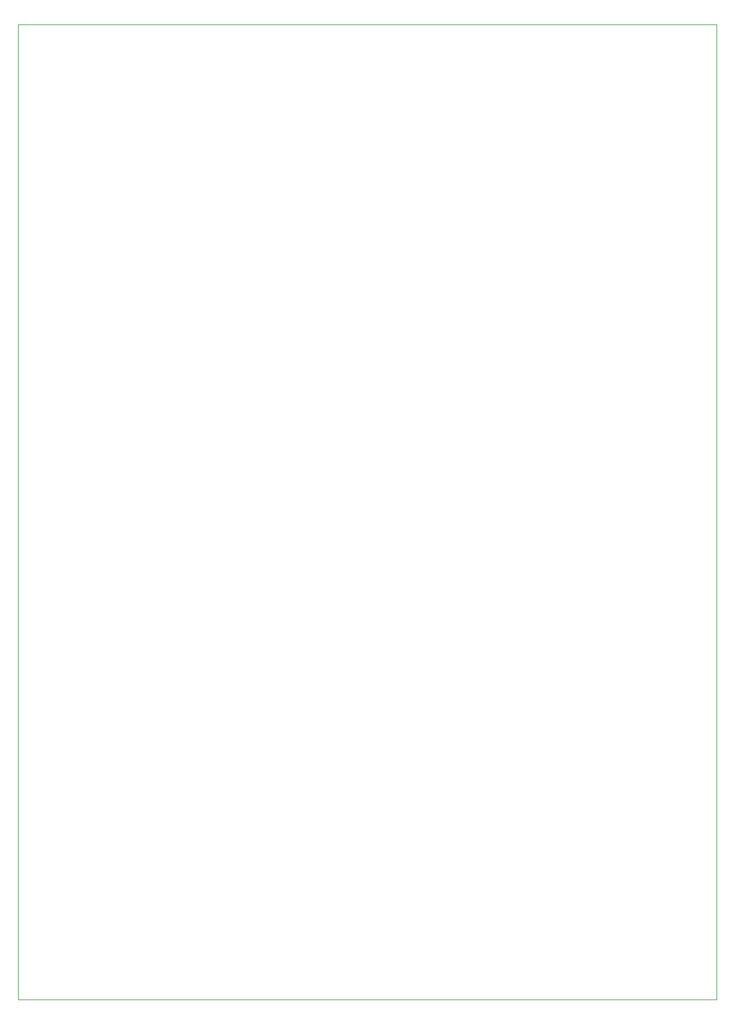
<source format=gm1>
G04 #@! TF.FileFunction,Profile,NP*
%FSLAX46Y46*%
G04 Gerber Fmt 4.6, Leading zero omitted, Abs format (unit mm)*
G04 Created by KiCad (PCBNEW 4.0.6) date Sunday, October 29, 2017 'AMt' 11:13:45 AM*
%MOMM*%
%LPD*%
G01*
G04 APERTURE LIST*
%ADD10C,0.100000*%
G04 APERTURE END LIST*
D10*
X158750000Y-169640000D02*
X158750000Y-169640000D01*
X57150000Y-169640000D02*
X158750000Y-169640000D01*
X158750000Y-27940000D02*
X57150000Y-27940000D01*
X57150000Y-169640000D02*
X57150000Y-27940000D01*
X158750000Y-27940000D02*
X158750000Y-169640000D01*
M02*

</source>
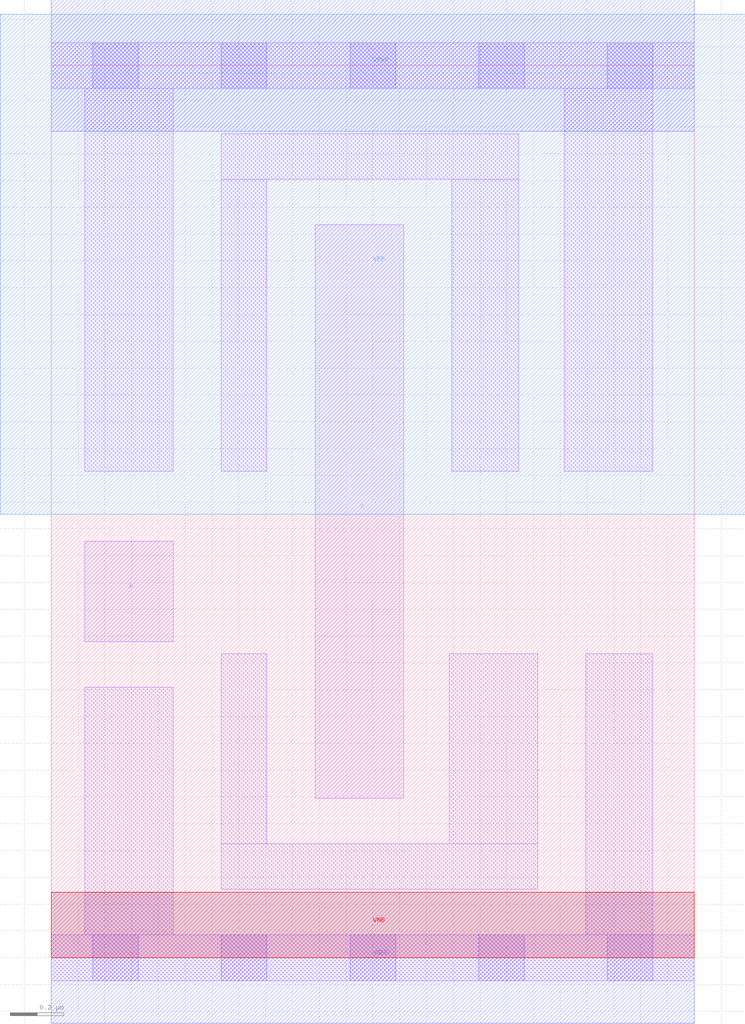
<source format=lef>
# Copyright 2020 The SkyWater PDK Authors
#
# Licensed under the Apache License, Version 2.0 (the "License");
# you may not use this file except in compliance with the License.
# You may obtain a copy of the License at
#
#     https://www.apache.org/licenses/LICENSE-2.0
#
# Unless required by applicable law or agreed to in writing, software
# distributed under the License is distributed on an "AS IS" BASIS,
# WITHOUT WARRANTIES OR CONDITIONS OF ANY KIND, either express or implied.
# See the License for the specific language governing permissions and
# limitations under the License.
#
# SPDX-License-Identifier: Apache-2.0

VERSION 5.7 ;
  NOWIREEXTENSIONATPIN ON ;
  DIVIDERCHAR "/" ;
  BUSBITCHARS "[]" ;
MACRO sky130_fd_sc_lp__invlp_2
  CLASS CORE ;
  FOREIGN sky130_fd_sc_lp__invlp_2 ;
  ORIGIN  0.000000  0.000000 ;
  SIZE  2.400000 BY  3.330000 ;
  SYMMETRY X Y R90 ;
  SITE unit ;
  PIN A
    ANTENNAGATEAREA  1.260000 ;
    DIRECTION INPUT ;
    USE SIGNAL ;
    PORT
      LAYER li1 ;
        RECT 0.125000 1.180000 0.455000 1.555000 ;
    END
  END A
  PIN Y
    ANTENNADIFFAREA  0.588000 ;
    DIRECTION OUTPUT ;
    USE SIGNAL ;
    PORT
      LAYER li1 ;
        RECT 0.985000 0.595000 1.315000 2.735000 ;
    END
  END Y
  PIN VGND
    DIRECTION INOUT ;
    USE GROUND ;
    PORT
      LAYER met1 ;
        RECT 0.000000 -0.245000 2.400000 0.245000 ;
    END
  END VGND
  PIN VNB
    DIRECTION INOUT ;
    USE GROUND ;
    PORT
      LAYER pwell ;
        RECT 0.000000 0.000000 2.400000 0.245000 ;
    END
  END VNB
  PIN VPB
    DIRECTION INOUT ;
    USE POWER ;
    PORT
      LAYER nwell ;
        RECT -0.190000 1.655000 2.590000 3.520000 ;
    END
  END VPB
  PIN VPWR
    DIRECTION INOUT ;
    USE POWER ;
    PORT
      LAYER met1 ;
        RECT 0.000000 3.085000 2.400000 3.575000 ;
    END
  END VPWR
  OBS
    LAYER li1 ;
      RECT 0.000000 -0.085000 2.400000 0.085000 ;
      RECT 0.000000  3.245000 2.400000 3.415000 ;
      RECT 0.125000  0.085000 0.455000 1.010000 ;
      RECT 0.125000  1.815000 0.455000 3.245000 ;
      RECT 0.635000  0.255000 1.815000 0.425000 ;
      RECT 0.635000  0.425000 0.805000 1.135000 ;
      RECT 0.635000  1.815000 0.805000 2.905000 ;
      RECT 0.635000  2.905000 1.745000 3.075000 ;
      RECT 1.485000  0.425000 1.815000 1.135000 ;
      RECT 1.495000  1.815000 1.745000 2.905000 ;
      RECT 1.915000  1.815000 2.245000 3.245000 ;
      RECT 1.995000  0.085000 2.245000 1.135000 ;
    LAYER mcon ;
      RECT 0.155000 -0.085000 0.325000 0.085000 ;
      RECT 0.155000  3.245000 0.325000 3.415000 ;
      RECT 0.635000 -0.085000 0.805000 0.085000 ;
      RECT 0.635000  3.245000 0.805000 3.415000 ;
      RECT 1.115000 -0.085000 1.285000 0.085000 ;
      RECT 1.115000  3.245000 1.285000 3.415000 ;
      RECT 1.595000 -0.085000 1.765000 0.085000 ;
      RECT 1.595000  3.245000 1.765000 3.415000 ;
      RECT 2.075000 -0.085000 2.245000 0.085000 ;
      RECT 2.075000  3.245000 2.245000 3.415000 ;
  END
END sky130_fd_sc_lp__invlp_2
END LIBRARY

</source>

---

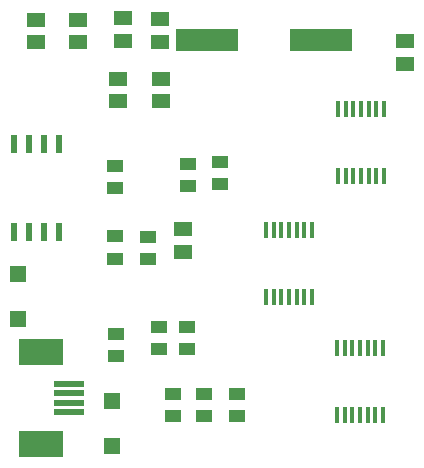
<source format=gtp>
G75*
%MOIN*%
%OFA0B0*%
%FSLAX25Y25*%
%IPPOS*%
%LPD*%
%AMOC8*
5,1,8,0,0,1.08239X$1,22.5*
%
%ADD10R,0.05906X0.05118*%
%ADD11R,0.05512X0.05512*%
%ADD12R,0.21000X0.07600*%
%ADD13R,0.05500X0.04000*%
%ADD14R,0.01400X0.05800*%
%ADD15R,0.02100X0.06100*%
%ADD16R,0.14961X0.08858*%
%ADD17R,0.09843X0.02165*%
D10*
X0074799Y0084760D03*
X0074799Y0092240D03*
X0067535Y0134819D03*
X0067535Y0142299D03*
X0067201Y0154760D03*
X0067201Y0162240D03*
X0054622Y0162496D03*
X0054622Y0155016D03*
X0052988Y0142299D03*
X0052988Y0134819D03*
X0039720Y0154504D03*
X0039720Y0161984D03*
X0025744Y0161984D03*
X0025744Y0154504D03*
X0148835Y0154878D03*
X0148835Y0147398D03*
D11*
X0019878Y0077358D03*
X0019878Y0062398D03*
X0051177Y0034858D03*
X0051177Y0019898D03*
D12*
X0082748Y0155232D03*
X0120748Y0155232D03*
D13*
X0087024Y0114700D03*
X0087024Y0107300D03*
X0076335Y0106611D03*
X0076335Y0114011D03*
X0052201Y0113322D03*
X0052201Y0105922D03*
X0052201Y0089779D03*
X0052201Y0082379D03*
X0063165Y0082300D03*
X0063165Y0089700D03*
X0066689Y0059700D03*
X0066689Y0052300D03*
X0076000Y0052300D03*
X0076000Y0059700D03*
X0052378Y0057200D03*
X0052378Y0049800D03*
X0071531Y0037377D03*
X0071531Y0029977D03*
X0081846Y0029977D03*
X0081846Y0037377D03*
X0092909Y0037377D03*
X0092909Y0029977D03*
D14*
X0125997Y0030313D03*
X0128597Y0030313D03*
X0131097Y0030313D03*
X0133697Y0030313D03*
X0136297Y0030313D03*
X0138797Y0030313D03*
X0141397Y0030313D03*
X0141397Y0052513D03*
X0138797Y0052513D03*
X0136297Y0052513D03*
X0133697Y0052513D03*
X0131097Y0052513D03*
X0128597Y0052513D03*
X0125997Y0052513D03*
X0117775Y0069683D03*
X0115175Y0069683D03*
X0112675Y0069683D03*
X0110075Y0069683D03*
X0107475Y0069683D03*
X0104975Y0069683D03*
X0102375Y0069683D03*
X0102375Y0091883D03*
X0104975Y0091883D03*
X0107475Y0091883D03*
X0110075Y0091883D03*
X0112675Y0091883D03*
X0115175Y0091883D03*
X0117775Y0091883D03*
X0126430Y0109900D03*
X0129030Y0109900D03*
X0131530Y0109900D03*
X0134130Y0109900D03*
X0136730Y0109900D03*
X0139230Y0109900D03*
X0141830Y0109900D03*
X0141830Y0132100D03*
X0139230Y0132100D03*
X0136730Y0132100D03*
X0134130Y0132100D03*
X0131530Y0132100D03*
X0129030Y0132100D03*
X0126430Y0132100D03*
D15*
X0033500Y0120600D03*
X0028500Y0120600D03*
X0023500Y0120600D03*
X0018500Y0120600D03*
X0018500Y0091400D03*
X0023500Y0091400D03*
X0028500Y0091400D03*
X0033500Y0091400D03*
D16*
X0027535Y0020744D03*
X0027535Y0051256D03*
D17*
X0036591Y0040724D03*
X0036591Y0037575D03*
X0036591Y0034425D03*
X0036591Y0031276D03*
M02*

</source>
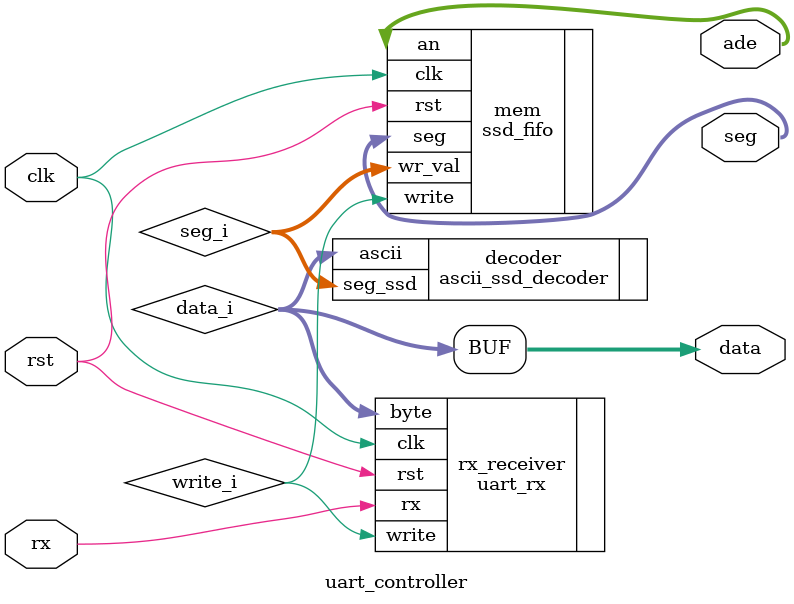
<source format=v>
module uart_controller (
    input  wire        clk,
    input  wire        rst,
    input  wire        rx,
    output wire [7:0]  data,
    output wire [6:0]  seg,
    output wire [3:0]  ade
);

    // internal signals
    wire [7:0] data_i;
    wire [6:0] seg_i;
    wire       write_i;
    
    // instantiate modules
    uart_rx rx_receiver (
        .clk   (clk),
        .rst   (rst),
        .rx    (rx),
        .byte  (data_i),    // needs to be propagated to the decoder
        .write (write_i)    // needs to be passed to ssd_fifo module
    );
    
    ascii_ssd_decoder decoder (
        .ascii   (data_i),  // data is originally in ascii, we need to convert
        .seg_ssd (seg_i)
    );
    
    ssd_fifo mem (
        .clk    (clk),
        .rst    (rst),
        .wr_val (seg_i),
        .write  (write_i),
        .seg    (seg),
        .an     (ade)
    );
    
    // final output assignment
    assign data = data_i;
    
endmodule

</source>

--

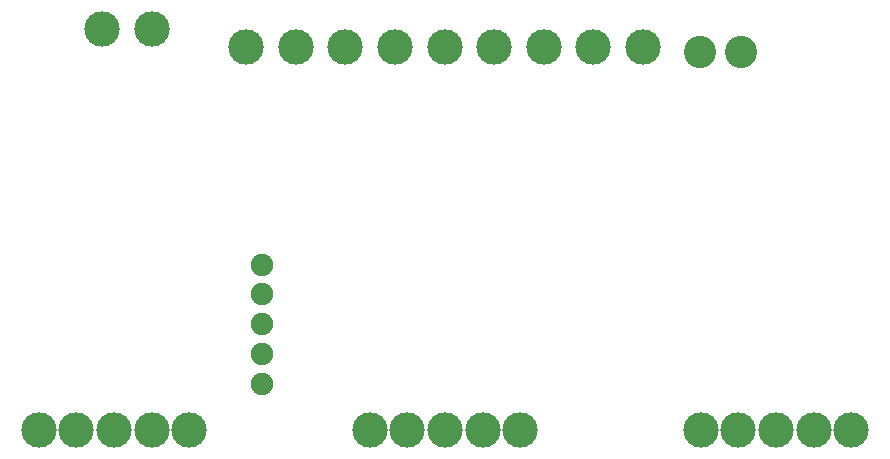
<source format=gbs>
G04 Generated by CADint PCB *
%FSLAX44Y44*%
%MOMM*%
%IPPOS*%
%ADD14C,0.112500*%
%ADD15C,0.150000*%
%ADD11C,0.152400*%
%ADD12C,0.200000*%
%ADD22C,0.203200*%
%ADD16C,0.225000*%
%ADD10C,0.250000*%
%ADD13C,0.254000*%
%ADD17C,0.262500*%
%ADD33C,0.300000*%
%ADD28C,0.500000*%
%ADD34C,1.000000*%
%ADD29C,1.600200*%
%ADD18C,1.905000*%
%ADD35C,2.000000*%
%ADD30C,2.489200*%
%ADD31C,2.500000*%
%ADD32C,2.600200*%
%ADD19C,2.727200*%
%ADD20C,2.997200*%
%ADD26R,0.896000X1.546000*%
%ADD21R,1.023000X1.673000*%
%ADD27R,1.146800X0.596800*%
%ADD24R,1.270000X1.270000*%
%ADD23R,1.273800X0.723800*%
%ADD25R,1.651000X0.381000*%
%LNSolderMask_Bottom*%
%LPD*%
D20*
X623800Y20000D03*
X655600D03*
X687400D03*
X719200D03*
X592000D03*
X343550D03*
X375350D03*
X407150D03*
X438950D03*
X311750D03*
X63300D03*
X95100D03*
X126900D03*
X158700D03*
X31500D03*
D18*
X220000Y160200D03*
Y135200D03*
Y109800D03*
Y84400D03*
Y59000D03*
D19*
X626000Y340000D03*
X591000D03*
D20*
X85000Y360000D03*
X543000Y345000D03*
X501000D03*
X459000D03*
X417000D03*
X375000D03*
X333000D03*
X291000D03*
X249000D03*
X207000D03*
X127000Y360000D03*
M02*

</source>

◆ What needs to be done
All that is wanted is a faithful reproduction of the line above with "# limitations under the License.", the line with "RECT 1.115000 -0.085000", and every line in between.

◆ Solution for this problem
# limitations under the License.
#
# SPDX-License-Identifier: Apache-2.0

VERSION 5.7 ;
  NOWIREEXTENSIONATPIN ON ;
  DIVIDERCHAR "/" ;
  BUSBITCHARS "[]" ;
MACRO sky130_fd_sc_lp__invlp_2
  CLASS CORE ;
  FOREIGN sky130_fd_sc_lp__invlp_2 ;
  ORIGIN  0.000000  0.000000 ;
  SIZE  2.400000 BY  3.330000 ;
  SYMMETRY X Y R90 ;
  SITE unit ;
  PIN A
    ANTENNAGATEAREA  1.260000 ;
    DIRECTION INPUT ;
    USE SIGNAL ;
    PORT
      LAYER li1 ;
        RECT 0.125000 1.180000 0.455000 1.555000 ;
    END
  END A
  PIN Y
    ANTENNADIFFAREA  0.588000 ;
    DIRECTION OUTPUT ;
    USE SIGNAL ;
    PORT
      LAYER li1 ;
        RECT 0.985000 0.595000 1.315000 2.735000 ;
    END
  END Y
  PIN VGND
    DIRECTION INOUT ;
    USE GROUND ;
    PORT
      LAYER met1 ;
        RECT 0.000000 -0.245000 2.400000 0.245000 ;
    END
  END VGND
  PIN VNB
    DIRECTION INOUT ;
    USE GROUND ;
    PORT
      LAYER pwell ;
        RECT 0.000000 0.000000 2.400000 0.245000 ;
    END
  END VNB
  PIN VPB
    DIRECTION INOUT ;
    USE POWER ;
    PORT
      LAYER nwell ;
        RECT -0.190000 1.655000 2.590000 3.520000 ;
    END
  END VPB
  PIN VPWR
    DIRECTION INOUT ;
    USE POWER ;
    PORT
      LAYER met1 ;
        RECT 0.000000 3.085000 2.400000 3.575000 ;
    END
  END VPWR
  OBS
    LAYER li1 ;
      RECT 0.000000 -0.085000 2.400000 0.085000 ;
      RECT 0.000000  3.245000 2.400000 3.415000 ;
      RECT 0.125000  0.085000 0.455000 1.010000 ;
      RECT 0.125000  1.815000 0.455000 3.245000 ;
      RECT 0.635000  0.255000 1.815000 0.425000 ;
      RECT 0.635000  0.425000 0.805000 1.135000 ;
      RECT 0.635000  1.815000 0.805000 2.905000 ;
      RECT 0.635000  2.905000 1.745000 3.075000 ;
      RECT 1.485000  0.425000 1.815000 1.135000 ;
      RECT 1.495000  1.815000 1.745000 2.905000 ;
      RECT 1.915000  1.815000 2.245000 3.245000 ;
      RECT 1.995000  0.085000 2.245000 1.135000 ;
    LAYER mcon ;
      RECT 0.155000 -0.085000 0.325000 0.085000 ;
      RECT 0.155000  3.245000 0.325000 3.415000 ;
      RECT 0.635000 -0.085000 0.805000 0.085000 ;
      RECT 0.635000  3.245000 0.805000 3.415000 ;
      RECT 1.115000 -0.085000 1.285000 0.085000 ;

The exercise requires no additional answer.